What has been Microsoft’s response?
Microsoft has been working extensively alongside CrowdStrike to automate work on developing and pushing a fix, and in the wake of the outages hundreds of its engineers and software experts were deployed to work directly with customers on service restoration.
Microsoft has also been collaborating with cloud providers such as Google Cloud and Amazon Web Services (AWS) to share awareness on the impacts seen, and better inform ongoing dialogue with customers and CrowdStrike itself.
Subsequently, Redmond has fallen back on an EU anti-competition ruling from 2009 as a line of defence. This ruling holds that Microsoft must ensure the interoperability of third-party products with relevant software products on an equal basis. Ultimately, this means Microsoft appears to believe it was forced to allow CrowdStrike too deep into its core operating system.
Can I fix the CrowdStrike problem myself?
CrowdStrike has rolled back the changes to the affected product automatically, but hosts may continue to crash or be unable to stay online to receive the remedial update.
The short answer to the question is yes, but unfortunately, such issues can be daunting to fix, requiring IT teams to put in a lot of work. It may be days, or even longer, before all the affected devices can be reached.
System administrators are advised to take the following steps:
- Boot Windows into safe mode, or the Windows Recovery Environment;
- Navigate to C:WindowsSystem32driversCrowdStrike directory;
- Locate the file matching “C-00000291*.sys”. Delete this file;
- Boot normally.
CrowdStrike customers can access more information by logging into its support portal.
How can I avoid similar problems in the future?

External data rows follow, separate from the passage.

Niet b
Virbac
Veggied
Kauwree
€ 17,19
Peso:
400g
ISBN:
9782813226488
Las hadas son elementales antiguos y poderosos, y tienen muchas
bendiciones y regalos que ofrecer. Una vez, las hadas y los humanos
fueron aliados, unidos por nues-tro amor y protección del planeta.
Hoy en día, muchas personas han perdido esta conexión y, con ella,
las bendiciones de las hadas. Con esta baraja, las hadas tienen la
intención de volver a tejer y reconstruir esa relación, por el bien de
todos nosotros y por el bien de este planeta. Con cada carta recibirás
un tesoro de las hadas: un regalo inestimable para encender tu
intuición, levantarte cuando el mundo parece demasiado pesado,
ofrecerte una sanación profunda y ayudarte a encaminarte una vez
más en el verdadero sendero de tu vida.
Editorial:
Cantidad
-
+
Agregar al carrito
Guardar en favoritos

Security firms such as CrowdStrike are under a great deal of pressure when it comes to product development and updates, which must be done frequently as they strive to keep their customers protected from new zero-days, ransomware and the like.
This pressure also trickles down to customers themselves, who will understandably often want to take advantage of settings to allow their security tools to update automatically.
To avoid falling victim to this kind of problem going forward, IT teams should consider taking a phased approach to software updates – particularly if they pertain to security solutions – and test them in a sandbox environment, or on a limited set of devices, prior to full deployment.
It is also wise to have some level of system redundancy built in to properly isolate and manage fault domains, particularly when running critical infrastructure. IT teams should also attend to IT asset management and software asset management, and establish strong disaster recovery and business continuity planning as a priority, and these should of course be tested regularly.
Those organisations that were unaffected should view the situation as a wake-up-call, instead of a lucky escape.